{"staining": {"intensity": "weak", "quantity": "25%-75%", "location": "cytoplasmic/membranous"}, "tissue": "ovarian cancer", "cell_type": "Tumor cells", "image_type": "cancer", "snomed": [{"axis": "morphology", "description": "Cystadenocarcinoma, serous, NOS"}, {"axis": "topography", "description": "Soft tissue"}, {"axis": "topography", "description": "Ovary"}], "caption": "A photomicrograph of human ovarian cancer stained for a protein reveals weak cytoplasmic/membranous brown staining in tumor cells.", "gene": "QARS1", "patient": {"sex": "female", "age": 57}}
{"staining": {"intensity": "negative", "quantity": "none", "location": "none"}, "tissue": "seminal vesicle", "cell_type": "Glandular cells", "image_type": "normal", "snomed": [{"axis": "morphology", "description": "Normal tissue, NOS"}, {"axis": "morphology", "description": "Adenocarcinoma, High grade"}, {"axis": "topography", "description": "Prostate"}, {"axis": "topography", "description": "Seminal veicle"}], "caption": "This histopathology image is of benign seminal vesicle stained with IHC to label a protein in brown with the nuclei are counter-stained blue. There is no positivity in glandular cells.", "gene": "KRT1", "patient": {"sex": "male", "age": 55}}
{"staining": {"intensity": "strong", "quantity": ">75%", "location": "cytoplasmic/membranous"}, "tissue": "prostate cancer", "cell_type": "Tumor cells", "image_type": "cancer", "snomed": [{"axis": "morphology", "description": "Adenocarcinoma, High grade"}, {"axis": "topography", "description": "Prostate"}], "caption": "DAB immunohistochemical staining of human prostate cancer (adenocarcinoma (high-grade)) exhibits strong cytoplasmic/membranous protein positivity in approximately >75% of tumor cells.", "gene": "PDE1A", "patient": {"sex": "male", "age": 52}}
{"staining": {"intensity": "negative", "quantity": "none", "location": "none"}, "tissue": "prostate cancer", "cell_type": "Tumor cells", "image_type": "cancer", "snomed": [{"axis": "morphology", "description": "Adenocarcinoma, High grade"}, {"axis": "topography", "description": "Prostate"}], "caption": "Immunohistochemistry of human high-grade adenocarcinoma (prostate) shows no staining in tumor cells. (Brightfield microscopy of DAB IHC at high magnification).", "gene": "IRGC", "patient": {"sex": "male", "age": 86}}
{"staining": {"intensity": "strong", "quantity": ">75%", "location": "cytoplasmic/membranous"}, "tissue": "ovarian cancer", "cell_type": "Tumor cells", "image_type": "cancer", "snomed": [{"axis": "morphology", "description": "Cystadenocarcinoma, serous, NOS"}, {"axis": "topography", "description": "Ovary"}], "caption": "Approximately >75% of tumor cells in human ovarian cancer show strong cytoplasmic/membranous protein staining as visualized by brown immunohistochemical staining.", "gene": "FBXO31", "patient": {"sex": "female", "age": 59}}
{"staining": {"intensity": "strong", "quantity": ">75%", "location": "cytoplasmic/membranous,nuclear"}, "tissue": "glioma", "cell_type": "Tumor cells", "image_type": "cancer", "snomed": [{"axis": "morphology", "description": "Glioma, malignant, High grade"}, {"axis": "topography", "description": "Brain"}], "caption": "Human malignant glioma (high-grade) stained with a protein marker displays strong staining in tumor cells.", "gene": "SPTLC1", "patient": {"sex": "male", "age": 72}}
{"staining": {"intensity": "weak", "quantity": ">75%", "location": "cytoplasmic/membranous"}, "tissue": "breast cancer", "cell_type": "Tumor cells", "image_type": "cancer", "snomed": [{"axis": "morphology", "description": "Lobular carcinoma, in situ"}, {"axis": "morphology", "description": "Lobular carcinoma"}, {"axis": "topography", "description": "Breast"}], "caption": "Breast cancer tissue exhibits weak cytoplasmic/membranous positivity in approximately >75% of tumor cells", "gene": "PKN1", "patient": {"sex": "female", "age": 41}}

________

What to work on
All of the data above should be output exactly.

Task response
{"staining": {"intensity": "weak", "quantity": "25%-75%", "location": "cytoplasmic/membranous"}, "tissue": "ovarian cancer", "cell_type": "Tumor cells", "image_type": "cancer", "snomed": [{"axis": "morphology", "description": "Cystadenocarcinoma, serous, NOS"}, {"axis": "topography", "description": "Soft tissue"}, {"axis": "topography", "description": "Ovary"}], "caption": "A photomicrograph of human ovarian cancer stained for a protein reveals weak cytoplasmic/membranous brown staining in tumor cells.", "gene": "QARS1", "patient": {"sex": "female", "age": 57}}
{"staining": {"intensity": "negative", "quantity": "none", "location": "none"}, "tissue": "seminal vesicle", "cell_type": "Glandular cells", "image_type": "normal", "snomed": [{"axis": "morphology", "description": "Normal tissue, NOS"}, {"axis": "morphology", "description": "Adenocarcinoma, High grade"}, {"axis": "topography", "description": "Prostate"}, {"axis": "topography", "description": "Seminal veicle"}], "caption": "This histopathology image is of benign seminal vesicle stained with IHC to label a protein in brown with the nuclei are counter-stained blue. There is no positivity in glandular cells.", "gene": "KRT1", "patient": {"sex": "male", "age": 55}}
{"staining": {"intensity": "strong", "quantity": ">75%", "location": "cytoplasmic/membranous"}, "tissue": "prostate cancer", "cell_type": "Tumor cells", "image_type": "cancer", "snomed": [{"axis": "morphology", "description": "Adenocarcinoma, High grade"}, {"axis": "topography", "description": "Prostate"}], "caption": "DAB immunohistochemical staining of human prostate cancer (adenocarcinoma (high-grade)) exhibits strong cytoplasmic/membranous protein positivity in approximately >75% of tumor cells.", "gene": "PDE1A", "patient": {"sex": "male", "age": 52}}
{"staining": {"intensity": "negative", "quantity": "none", "location": "none"}, "tissue": "prostate cancer", "cell_type": "Tumor cells", "image_type": "cancer", "snomed": [{"axis": "morphology", "description": "Adenocarcinoma, High grade"}, {"axis": "topography", "description": "Prostate"}], "caption": "Immunohistochemistry of human high-grade adenocarcinoma (prostate) shows no staining in tumor cells. (Brightfield microscopy of DAB IHC at high magnification).", "gene": "IRGC", "patient": {"sex": "male", "age": 86}}
{"staining": {"intensity": "strong", "quantity": ">75%", "location": "cytoplasmic/membranous"}, "tissue": "ovarian cancer", "cell_type": "Tumor cells", "image_type": "cancer", "snomed": [{"axis": "morphology", "description": "Cystadenocarcinoma, serous, NOS"}, {"axis": "topography", "description": "Ovary"}], "caption": "Approximately >75% of tumor cells in human ovarian cancer show strong cytoplasmic/membranous protein staining as visualized by brown immunohistochemical staining.", "gene": "FBXO31", "patient": {"sex": "female", "age": 59}}
{"staining": {"intensity": "strong", "quantity": ">75%", "location": "cytoplasmic/membranous,nuclear"}, "tissue": "glioma", "cell_type": "Tumor cells", "image_type": "cancer", "snomed": [{"axis": "morphology", "description": "Glioma, malignant, High grade"}, {"axis": "topography", "description": "Brain"}], "caption": "Human malignant glioma (high-grade) stained with a protein marker displays strong staining in tumor cells.", "gene": "SPTLC1", "patient": {"sex": "male", "age": 72}}
{"staining": {"intensity": "weak", "quantity": ">75%", "location": "cytoplasmic/membranous"}, "tissue": "breast cancer", "cell_type": "Tumor cells", "image_type": "cancer", "snomed": [{"axis": "morphology", "description": "Lobular carcinoma, in situ"}, {"axis": "morphology", "description": "Lobular carcinoma"}, {"axis": "topography", "description": "Breast"}], "caption": "Breast cancer tissue exhibits weak cytoplasmic/membranous positivity in approximately >75% of tumor cells", "gene": "PKN1", "patient": {"sex": "female", "age": 41}}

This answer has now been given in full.